--- EXTRACTED TEXT ---
===
Was that aimed at my comment... ? 
No Pete.


----------



## Pete Thornton (Jan 2, 2008)

all they did was slow my computer to a crawl. 
That's why I'm cautious about adding new soft3ware. Under XP, things are slow enough as it is. 

I see the banners on Firefox as well. [ The banner, not getting me to click when it said 'you have mail' or whatever, nor did I respond to the 'urgent message' banner, now it says '! private message'. What next. . . ]


----------



## Randy Stone (Jan 2, 2008)

When I said Turn off, I meant turn on.


----------



## Curmudgeon (Jan 11, 2008)

Posted By ShadsTrains on 11 Dec 2013 10:39 AM 
What I do not like is the retrieving and storing of my private information period. 

There is no retrieving and storing of private info. All they know is someone with a browser with this randomly generated key looked at this item. When that browser with the same randomly generated key goes to a web site that participates in the ad exchange, it knows that you looked at the item, and advertises it to you. There is nothing that links you or any of your personally identifiable information to that key.. You are still anonymous, they just know that anonymous person #XXXXXXX was looking at the item, so they will advertise that item to you, anonymous person #XXXXXXX..... 
Good answer. Not that I would know how exactly this worked or will work, but right off your own MLS Privacy Page is this, where you say you actually DO collect the data....and now that it's collected and in someone elses hands....what happens now?


Collection of your Personal Information

myLargescale.com collects personally identifiable information, such as your e-mail address, name, home or work address or telephone number. myLargescale.com also collects anonymous demographic information, which is not unique to you, such as your ZIP code, age, gender, preferences, interests and favorites.
===
--- SUPPLIED RECORDS ---
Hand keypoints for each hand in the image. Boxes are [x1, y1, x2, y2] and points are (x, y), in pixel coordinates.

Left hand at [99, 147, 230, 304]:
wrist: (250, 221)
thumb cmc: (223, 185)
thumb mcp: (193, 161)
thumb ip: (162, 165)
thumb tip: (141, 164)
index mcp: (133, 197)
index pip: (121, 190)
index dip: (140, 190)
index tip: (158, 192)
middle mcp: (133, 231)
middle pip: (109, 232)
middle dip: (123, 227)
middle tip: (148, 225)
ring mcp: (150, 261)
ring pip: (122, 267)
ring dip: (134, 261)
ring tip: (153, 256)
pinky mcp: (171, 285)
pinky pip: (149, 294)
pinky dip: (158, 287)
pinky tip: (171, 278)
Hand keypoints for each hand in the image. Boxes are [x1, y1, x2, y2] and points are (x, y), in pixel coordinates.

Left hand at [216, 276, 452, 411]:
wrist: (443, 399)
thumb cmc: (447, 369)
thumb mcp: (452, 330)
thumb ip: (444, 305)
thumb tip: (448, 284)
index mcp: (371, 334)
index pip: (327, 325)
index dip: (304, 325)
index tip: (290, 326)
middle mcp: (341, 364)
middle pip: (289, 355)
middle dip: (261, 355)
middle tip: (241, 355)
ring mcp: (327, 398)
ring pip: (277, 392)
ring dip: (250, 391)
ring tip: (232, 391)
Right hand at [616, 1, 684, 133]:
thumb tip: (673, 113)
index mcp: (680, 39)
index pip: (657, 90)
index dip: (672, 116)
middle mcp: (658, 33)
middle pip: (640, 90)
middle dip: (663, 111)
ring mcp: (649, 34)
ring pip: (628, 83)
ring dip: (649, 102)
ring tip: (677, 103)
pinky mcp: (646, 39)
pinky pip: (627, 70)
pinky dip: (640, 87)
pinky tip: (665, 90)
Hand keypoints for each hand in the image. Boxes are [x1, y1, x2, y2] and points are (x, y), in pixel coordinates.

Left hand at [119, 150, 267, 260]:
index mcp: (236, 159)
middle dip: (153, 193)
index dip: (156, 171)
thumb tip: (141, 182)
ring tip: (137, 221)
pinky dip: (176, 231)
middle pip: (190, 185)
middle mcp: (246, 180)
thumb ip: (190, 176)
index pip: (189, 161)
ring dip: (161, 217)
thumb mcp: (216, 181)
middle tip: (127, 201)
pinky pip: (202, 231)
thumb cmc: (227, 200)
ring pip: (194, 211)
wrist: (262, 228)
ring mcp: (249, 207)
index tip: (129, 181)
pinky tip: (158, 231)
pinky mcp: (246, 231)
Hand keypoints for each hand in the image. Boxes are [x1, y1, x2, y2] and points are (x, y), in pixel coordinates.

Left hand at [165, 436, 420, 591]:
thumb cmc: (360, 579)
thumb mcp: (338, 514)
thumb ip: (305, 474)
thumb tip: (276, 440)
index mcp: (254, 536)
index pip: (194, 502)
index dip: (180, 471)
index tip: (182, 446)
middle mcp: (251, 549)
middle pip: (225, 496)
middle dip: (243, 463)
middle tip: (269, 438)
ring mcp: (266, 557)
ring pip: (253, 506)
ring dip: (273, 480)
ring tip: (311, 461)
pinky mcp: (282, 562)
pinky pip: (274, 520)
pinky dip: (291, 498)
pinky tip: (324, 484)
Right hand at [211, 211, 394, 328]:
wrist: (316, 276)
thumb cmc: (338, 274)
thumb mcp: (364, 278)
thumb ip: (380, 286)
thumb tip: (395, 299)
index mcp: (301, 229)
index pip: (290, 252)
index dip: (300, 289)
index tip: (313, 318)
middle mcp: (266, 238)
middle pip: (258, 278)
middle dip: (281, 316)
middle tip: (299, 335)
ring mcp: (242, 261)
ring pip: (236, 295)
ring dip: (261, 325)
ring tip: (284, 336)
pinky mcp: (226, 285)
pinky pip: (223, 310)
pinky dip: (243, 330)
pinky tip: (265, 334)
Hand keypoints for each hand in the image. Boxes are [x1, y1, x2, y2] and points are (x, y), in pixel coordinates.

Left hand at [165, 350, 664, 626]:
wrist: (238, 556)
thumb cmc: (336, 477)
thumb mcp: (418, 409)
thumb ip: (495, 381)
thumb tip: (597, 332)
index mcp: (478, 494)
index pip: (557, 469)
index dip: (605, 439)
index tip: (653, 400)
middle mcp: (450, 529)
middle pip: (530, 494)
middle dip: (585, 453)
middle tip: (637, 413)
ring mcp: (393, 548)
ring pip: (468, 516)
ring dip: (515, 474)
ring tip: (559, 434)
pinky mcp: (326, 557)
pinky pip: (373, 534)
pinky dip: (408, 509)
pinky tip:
===
--- AIM OF THE EXERCISE ---
Return everything in the forum thread from "## Pete Thornton" down to "Stone (Jan 2, 2008)". The records come from a different source than the forum thread.

--- WORKED SOLUTION ---
## Pete Thornton (Jan 2, 2008)

all they did was slow my computer to a crawl. 
That's why I'm cautious about adding new soft3ware. Under XP, things are slow enough as it is. 

I see the banners on Firefox as well. [ The banner, not getting me to click when it said 'you have mail' or whatever, nor did I respond to the 'urgent message' banner, now it says '! private message'. What next. . . ]


----------



## Randy Stone (Jan 2, 2008)